Passage provided –
The Searchers (1956) must rank as the greatest western made in the Fifties, along with Shane (1953), and therefore probably the greatest ever. As a solid work of art from Ford it might be only challenged by The Grapes of Wrath (1940) and My Darling Clementine (1946). Each shot is painstakingly worked out using the natural setting and lie of the land to utmost effect to add to the rising and falling drama, and the acting overall is superb, especially from the two leads, John Wayne and Jeffrey Hunter (later of The Last Hurrah and King of Kings).
Ethan Edwards (John Wayne) and Martin Pawley (Jeffrey Hunter) interrogate “Look” for the whereabouts of “Scar”, the Comanche war chief who holds Debbie (Natalie Wood) captive.
Ethan Edwards arrives three years after the end of the Civil War at his brother’s (Walter Coy) Texas homestead. His brother fought on the other side, the Union, and there are strong signs that Ethan was the wife’s (Dorothy Jordan) first choice for a hubby. Instantly, we’re in the action and a Comanche raid on cattle draws the Texas Rangers under Rev/Captain Ward Bond away from the homestead. The Comanches attack and Ethan’s brother’s family are slaughtered, all but the two girls — Ethan’s sole remaining kin. And the hunt is on. It lasts six years, with Ethan and Martin constantly on the trail through desert and deep snow drifts. Ambivalent as Ethan is about his young adopted nephew’s one-eighth Cherokee blood, he reserves pure hatred for the Comanche. Martin is motivated by the constant knowledge of having to save Debbie from Ethan — who maintains she’s been ruined by turning into a Comanche — as much as from the Comanches. The ambivalent interplay between these two is the core of the film.
Special mention should be made of the exceptionally endearing performance of Lana Wood (Natalie’s sister) as nine-year-old Debbie. Also Ford’s semi-regular Hank Worden in his turn as hilarious comedy relief “Old Mose” Harper. A Bronx cheer for poor John Qualen and his dialogue as Lars the Swede, twice playing Vera Miles’ father and forced to say “By golly!” and the inevitable “By Yiminy!” repeatedly through The Searchers and again in Liberty Valance, a very irritating Ford joke.

Work request a – Copy the listing word for word, starting at its first line and ending with the line containing "demonstrate their impact on employee".

Data to examine –

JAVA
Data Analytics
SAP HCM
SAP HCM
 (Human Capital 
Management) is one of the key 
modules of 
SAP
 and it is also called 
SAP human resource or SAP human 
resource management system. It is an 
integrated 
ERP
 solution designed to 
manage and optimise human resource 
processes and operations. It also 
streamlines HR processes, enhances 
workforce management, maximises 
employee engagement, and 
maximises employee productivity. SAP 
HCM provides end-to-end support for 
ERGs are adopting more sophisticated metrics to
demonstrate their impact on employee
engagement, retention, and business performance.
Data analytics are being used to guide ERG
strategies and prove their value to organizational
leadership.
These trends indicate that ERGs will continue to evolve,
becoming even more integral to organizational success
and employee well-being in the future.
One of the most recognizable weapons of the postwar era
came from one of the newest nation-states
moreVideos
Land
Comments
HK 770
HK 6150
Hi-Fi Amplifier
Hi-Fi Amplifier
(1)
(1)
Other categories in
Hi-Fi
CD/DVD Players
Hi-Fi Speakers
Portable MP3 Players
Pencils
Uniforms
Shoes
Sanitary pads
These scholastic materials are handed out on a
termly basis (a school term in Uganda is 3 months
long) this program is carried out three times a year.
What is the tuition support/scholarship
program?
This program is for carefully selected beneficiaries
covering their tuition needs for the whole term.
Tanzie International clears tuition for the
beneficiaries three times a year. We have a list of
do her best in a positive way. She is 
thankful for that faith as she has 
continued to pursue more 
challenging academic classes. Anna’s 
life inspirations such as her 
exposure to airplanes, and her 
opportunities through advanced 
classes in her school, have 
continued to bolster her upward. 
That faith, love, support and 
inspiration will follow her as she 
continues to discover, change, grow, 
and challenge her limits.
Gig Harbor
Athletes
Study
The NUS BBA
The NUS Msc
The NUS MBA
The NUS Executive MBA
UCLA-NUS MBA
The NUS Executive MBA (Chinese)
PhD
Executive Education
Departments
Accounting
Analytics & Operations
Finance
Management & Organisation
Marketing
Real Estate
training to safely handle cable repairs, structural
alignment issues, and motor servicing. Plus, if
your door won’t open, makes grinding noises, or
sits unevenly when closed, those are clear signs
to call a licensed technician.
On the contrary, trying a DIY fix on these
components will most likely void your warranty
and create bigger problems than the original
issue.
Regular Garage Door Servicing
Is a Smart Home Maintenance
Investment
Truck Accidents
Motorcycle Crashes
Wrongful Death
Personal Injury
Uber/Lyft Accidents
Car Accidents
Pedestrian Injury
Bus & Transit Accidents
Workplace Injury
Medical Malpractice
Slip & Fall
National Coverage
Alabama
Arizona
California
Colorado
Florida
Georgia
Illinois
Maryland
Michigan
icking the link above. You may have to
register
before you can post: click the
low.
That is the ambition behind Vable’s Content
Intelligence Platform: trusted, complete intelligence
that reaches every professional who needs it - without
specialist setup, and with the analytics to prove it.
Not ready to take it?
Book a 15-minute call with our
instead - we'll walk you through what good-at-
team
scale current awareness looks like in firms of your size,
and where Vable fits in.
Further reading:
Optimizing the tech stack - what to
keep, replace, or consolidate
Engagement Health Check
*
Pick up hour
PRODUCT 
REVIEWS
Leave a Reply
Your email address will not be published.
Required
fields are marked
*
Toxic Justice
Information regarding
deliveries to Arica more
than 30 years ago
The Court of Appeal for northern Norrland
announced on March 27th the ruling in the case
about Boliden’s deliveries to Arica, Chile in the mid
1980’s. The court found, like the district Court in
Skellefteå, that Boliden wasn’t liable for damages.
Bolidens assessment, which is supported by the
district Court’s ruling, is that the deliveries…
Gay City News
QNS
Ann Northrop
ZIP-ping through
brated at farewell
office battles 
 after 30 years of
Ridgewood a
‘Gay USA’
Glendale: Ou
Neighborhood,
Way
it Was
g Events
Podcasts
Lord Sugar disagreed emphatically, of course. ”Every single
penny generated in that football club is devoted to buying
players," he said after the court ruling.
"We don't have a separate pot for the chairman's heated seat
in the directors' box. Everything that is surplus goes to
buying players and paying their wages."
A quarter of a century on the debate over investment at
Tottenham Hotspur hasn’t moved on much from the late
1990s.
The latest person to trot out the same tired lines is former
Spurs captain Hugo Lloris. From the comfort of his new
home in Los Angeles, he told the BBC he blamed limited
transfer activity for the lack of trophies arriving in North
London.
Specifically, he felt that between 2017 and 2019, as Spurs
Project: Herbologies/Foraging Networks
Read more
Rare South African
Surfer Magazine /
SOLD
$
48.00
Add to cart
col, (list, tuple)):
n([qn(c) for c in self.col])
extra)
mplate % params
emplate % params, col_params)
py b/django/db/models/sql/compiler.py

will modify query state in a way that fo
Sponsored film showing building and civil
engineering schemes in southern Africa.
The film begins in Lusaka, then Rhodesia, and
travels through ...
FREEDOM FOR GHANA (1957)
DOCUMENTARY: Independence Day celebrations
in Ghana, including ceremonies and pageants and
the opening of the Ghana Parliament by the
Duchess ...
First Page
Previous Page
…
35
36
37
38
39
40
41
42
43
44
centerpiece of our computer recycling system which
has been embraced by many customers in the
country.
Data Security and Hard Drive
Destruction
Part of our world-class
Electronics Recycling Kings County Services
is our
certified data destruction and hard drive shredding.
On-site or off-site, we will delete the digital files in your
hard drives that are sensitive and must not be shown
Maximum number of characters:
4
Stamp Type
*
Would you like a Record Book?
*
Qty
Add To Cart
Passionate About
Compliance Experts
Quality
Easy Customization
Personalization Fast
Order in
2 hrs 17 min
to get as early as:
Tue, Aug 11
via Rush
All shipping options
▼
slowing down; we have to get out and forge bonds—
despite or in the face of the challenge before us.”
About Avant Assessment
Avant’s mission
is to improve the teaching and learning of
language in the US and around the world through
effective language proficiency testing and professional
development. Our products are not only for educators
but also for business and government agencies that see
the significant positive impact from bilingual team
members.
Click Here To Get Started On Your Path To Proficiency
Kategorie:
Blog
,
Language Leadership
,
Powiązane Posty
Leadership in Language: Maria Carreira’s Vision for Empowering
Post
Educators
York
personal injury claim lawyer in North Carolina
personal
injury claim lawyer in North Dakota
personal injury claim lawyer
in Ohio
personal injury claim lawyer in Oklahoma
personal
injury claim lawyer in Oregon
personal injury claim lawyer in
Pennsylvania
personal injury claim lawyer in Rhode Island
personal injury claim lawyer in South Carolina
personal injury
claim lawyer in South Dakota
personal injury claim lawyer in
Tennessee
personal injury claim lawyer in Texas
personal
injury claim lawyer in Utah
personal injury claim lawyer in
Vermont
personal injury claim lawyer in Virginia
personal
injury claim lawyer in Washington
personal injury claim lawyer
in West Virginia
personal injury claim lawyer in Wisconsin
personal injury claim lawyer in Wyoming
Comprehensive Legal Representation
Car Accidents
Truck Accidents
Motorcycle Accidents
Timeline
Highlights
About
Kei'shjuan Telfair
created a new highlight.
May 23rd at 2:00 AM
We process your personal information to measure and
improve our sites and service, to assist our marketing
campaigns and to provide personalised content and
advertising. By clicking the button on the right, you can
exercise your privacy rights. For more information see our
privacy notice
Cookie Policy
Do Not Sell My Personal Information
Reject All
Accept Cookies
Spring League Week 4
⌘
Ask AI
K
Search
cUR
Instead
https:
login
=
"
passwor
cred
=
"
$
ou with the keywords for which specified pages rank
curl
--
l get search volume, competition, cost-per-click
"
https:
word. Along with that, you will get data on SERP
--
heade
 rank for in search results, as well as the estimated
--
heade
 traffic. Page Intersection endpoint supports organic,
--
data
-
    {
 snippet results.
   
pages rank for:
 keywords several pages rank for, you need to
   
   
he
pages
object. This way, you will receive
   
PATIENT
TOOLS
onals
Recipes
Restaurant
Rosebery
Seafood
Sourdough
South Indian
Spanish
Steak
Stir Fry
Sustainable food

Work request b – In the review of The Searchers, translate this sentence into Spanish: "The ambivalent interplay between these two is the core of the film."

Exercise output a –
JAVA
Data Analytics
SAP HCM
SAP HCM
 (Human Capital 
Management) is one of the key 
modules of 
SAP
 and it is also called 
SAP human resource or SAP human 
resource management system. It is an 
integrated 
ERP
 solution designed to 
manage and optimise human resource 
processes and operations. It also 
streamlines HR processes, enhances 
workforce management, maximises 
employee engagement, and 
maximises employee productivity. SAP 
HCM provides end-to-end support for 
ERGs are adopting more sophisticated metrics to
demonstrate their impact on employee

Exercise output b – La ambivalente interacción entre estos dos es el núcleo de la película.